::: AVAILABLE DATA :::

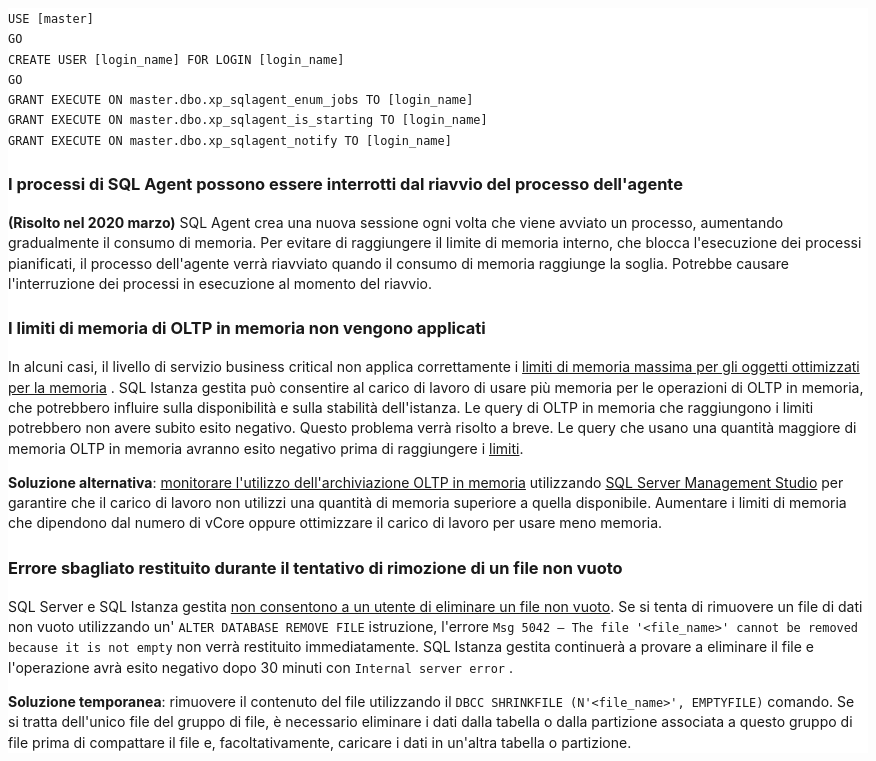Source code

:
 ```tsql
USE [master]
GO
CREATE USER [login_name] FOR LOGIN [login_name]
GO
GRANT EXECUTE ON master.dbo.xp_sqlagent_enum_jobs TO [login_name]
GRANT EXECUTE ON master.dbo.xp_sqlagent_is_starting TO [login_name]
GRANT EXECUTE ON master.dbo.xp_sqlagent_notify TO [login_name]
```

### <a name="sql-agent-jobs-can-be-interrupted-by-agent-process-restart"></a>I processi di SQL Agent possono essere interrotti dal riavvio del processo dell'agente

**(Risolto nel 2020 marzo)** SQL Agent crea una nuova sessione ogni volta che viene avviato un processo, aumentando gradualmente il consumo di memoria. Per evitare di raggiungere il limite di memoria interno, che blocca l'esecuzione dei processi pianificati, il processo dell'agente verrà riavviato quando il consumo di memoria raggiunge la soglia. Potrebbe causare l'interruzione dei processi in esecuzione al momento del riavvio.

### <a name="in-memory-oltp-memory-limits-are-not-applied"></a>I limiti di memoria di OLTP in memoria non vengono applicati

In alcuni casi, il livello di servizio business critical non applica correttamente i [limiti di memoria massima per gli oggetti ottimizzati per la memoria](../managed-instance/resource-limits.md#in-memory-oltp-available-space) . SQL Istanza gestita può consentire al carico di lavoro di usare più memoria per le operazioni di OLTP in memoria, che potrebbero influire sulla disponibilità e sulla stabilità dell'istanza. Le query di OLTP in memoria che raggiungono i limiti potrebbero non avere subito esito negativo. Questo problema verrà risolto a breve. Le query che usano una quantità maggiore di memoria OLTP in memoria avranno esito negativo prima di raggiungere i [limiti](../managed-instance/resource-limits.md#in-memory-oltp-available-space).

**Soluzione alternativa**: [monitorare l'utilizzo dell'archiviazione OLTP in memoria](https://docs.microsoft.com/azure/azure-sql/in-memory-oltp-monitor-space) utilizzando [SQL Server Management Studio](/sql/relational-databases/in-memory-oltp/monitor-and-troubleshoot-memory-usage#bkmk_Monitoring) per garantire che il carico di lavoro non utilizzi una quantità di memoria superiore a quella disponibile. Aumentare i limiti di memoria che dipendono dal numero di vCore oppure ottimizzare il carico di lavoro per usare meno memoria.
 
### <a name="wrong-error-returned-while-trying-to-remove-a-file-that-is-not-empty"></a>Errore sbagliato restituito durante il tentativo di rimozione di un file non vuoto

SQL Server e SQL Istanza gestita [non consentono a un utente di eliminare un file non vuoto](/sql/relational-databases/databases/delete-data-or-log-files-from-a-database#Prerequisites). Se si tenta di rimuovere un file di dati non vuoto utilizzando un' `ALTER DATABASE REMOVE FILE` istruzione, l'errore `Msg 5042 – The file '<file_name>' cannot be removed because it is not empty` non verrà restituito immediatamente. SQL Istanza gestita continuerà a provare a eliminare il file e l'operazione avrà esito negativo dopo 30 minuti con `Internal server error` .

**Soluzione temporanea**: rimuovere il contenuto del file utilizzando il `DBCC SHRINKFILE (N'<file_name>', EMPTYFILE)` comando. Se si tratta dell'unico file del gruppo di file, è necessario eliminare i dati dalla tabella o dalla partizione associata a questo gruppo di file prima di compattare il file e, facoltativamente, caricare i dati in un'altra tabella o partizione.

:::

Find the string "GRANT" in the listing and copy every line in which it occurs.

GRANT EXECUTE ON master.dbo.xp_sqlagent_enum_jobs TO [login_name]
GRANT EXECUTE ON master.dbo.xp_sqlagent_is_starting TO [login_name]
GRANT EXECUTE ON master.dbo.xp_sqlagent_notify TO [login_name]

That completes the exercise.